The IJN points out that there have been only a few studies published regarding ALS mimic syndrome.
According to population based studies, nearly 10 percent of people diagnosed with ALS have actually had a different medical condition.
Diseases that Mimic ALS and Their ALS-Like Symptoms
• Adrenomyeloneuropathy – lower leg stiffness and partial paralysis
• Adult polyglucosan body disease – progressive muscle weakness and stiffness
• Allgrove AAA syndrome – atrophy, muscle weakness, movement problems
• B12 deficiency – muscle weakness, problems with walking
• Benign monomelic amyotrophy – atrophy and weakness of one limb; fasciculations; possibly reduced reflexes
• Celiac disease – atrophy, weakness, fasciculations
• Creutzfeldt-Jakob disease – atrophy, fasciculations
• Inclusion body myositis – asymmetric weakness, difficulty swallowing
• Isaac’s disease – atrophy, weakness, fasciculations, diminished reflexes
• Isolated neck extensor myopathy – weak neck muscles
• Kennedy’s disease – atrophy and weakness of facial, bulbar and limb girdle muscles; tremor; fasciculations near the mouth
• Lyme disease – weakness, fasciculations
• Mitochondrial disorder – atrophy, weakness, fasciculations
• Multifocal motor neuropathy with conduction block – focal weakness; fasciculations
• Multiple sclerosis – limb weakness, unsteady gait, slurred speech
• Myasthenia gravis – muscle weakness, trouble chewing and swallowing
• Oculopharyngeal muscular dystrophy – bulbar weakness
• Overactive thyroid – weakness, fasciculations
• Paraneoplastic encephalomyelitis – unsteady gait leading to paralysis; slurred speech; trouble swallowing
• Post-polio syndrome – atrophy, weakness, problems swallowing
• Syringomyelia – atrophy and weakness
• Transthyretin familial amyloid neuropathy – tongue atrophy and fasciculations
Considerations
All of the aforementioned conditions present with at least one symptom that is seen with ALS.
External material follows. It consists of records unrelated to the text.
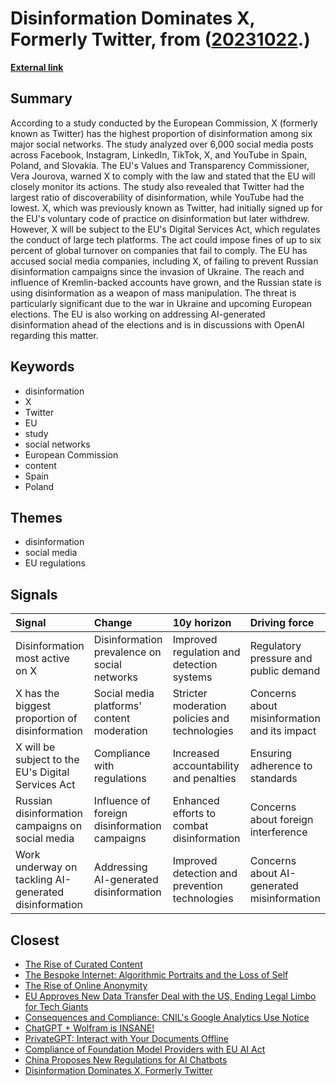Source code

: # __Disinformation Dominates X, Formerly Twitter__, from ([20231022](https://kghosh.substack.com/p/20231022).)

__[External link](https://www.bbc.co.uk/news/technology-66926080?utm_source=substack&utm_medium=email)__



## Summary

According to a study conducted by the European Commission, X (formerly known as Twitter) has the highest proportion of disinformation among six major social networks. The study analyzed over 6,000 social media posts across Facebook, Instagram, LinkedIn, TikTok, X, and YouTube in Spain, Poland, and Slovakia. The EU's Values and Transparency Commissioner, Vera Jourova, warned X to comply with the law and stated that the EU will closely monitor its actions. The study also revealed that Twitter had the largest ratio of discoverability of disinformation, while YouTube had the lowest. X, which was previously known as Twitter, had initially signed up for the EU's voluntary code of practice on disinformation but later withdrew. However, X will be subject to the EU's Digital Services Act, which regulates the conduct of large tech platforms. The act could impose fines of up to six percent of global turnover on companies that fail to comply. The EU has accused social media companies, including X, of failing to prevent Russian disinformation campaigns since the invasion of Ukraine. The reach and influence of Kremlin-backed accounts have grown, and the Russian state is using disinformation as a weapon of mass manipulation. The threat is particularly significant due to the war in Ukraine and upcoming European elections. The EU is also working on addressing AI-generated disinformation ahead of the elections and is in discussions with OpenAI regarding this matter.

## Keywords

* disinformation
* X
* Twitter
* EU
* study
* social networks
* European Commission
* content
* Spain
* Poland

## Themes

* disinformation
* social media
* EU regulations

## Signals

| Signal                                                | Change                                        | 10y horizon                                    | Driving force                                |
|:------------------------------------------------------|:----------------------------------------------|:-----------------------------------------------|:---------------------------------------------|
| Disinformation most active on X                       | Disinformation prevalence on social networks  | Improved regulation and detection systems      | Regulatory pressure and public demand        |
| X has the biggest proportion of disinformation        | Social media platforms' content moderation    | Stricter moderation policies and technologies  | Concerns about misinformation and its impact |
| X will be subject to the EU's Digital Services Act    | Compliance with regulations                   | Increased accountability and penalties         | Ensuring adherence to standards              |
| Russian disinformation campaigns on social media      | Influence of foreign disinformation campaigns | Enhanced efforts to combat disinformation      | Concerns about foreign interference          |
| Work underway on tackling AI-generated disinformation | Addressing AI-generated disinformation        | Improved detection and prevention technologies | Concerns about AI-generated misinformation   |

## Closest

* [The Rise of Curated Content](32d1ad4478612a9035595bf948a27a1f)
* [The Bespoke Internet: Algorithmic Portraits and the Loss of Self](70ebc812b72117e2ce11248d77ec7d37)
* [The Rise of Online Anonymity](52a829c92d96543f396d37b44440c475)
* [EU Approves New Data Transfer Deal with the US, Ending Legal Limbo for Tech Giants](bef6f36725097d0c16289eca2eb18df4)
* [Consequences and Compliance: CNIL's Google Analytics Use Notice](903096f9f71209541fb6fabd6220b72b)
* [ChatGPT + Wolfram is INSANE!](c73fef52122dff9becbe63751648eea0)
* [PrivateGPT: Interact with Your Documents Offline](34be604e35b06b445dcbcda3e5ece6b1)
* [Compliance of Foundation Model Providers with EU AI Act](b39cd180dcfb9a92e51a09e5dcb0a0f4)
* [China Proposes New Regulations for AI Chatbots](b6dc0996967d1b60cd671a3f6a787e9b)
* [Disinformation Dominates X, Formerly Twitter](5793d28b92e90a64b918cfaefad509db)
Some of the conditions eventually present with symptoms totally unrelated to neuromuscular function, and in other cases may present with those symptoms right from the get-go.
So nothing’s engraved in stone here; variability is high.
The mimicking nature of these disorders is apparent mostly in their early stages before the more non-relevant symptoms start popping up such as bowel and bladder dysfunction, rapid heart rate, vision problems and cognitive impairment, to name a few.
As mentioned, there’s much variation involved. For instance, in oculopharyngeal muscular dystrophy, the eyelids are usually affected – but in ALS they are not.
But there are cases of oculopharyngeal muscular dystrophy in which eyelid involvement is minimal, and most of the weakness is seen in the bulbar region, making this disease a potential mimicker of bulbar-onset ALS.
Another consideration is that the more progressed the above disorders become, the less they resemble ALS, especially ALS in its early stages.
The longer the time lapse, the more apparent the differences become in symptoms and clinical presentation.
- For example, some of the diseases have a very slow progression.
- Another example is benign monomelic amyotrophy: The pathology remains in just one limb.
Benign fasciculation syndrome mimics ALS more so in the petrified mind of the patient rather than to the neurologist.
The Iranian Journal of Neurology goes on to point out that fasciculations with motor neuron disease are asymptomatic and that the patient is unaware of them until the physician detects them.
“They are diffuse and rarely are the presenting symptom,” states the paper.
“Muscle fasciculation without weakness should be considered a benign phenomenon,” continues the Journal, “although follow-up (sometimes 6 months or more), might be required to confirm benign nature of that.”